_Intrinsic camera parameters:_
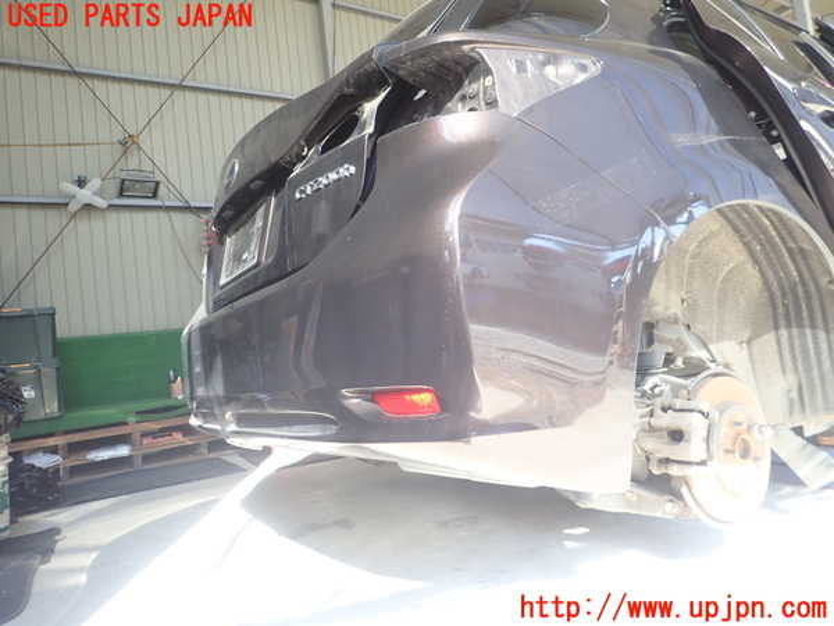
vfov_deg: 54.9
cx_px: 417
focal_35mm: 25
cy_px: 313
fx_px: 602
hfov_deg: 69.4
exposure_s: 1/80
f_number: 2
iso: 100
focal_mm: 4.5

_Exercise requirements:_ Please set down each entry word for word, without its images.

_Solution to the exercise:_
vfov_deg: 54.9
cx_px: 417
focal_35mm: 25
cy_px: 313
fx_px: 602
hfov_deg: 69.4
exposure_s: 1/80
f_number: 2
iso: 100
focal_mm: 4.5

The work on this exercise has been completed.